Interference with Breast-feeding
The ability to breast feed after breast lift and breast enhancement surgery is unpredictable and should not be expected. Some women may be able to breast feed if sufficient continuity is present between the nipple ducts and retained breast tissue. A peri-areolar lift is the procedure least likely to interfere with subsequent breast feeding if it only involves moving the areola up a short distance. If a peri-areolar lift is done in conjunction with internal rearrangement of breast tissue the risk of interference with breast-feeding would be greater.
Seroma or Fluid Accumulation
After a breast lift, drains may be placed to remove tissue fluid that can accumulate under the breast. These drains will not always prevent accumulations of fluid known as seromas. If seromas occur, they are drained with a needle through the skin until they resolve, usually within a week or two.
Bleeding or Hematoma
Bleeding or hematomas are general surgical risks that could necessitate reoperation in the immediate post-operative period. Patients are advised to not take any medication that can interfere with normal blood clotting for two weeks before and after surgery. The main medication to avoid is aspirin. Anti-inflammatory medications such as Advil® and Motrin® should also be avoided, as well as supplemental Vitamin E and herbal medications.

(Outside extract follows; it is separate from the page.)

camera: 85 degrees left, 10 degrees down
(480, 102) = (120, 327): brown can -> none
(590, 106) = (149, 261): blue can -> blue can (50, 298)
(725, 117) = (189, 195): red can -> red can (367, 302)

Excess or Unfavorable Scarring
The main trade-off for breast lift is the acceptance of scars on the breast. Although an attempt can be made to minimize them, there will always be at least a peri-areolar scar, and usually a vertical scar in addition. Healing in any given individual is not predictable, and raised, red and unattractive scarring can occur.

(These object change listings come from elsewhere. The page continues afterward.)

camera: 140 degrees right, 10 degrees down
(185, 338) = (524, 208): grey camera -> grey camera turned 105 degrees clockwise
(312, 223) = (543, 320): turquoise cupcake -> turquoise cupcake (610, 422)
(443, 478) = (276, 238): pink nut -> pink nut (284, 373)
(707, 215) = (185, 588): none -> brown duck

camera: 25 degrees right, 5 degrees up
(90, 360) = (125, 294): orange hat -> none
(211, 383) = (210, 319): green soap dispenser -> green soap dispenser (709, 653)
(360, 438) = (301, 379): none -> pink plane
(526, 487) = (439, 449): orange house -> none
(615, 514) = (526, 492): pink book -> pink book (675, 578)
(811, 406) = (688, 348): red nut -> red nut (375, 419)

Should excess scarring occur, recommendations for treatment include application of silicone gel ointment or silicon sheeting over the scar for several months, or vascular laser treatment, and occasionally steroid injections into the scars. The use of post-operative bio-corneum scar gel is a refinement that Dr. Lowen routinely recommends to his breast lift patients to lower the incidence of unfavorable scarring. The vertical scar is not as likely to undergo excess scar formation as the inframammary scar. The peri-areolar scar may become raised, or widened or show a color contrast with surrounding skin if it becomes very white. Sometimes scar revision is done to try to improve unfavorable scars.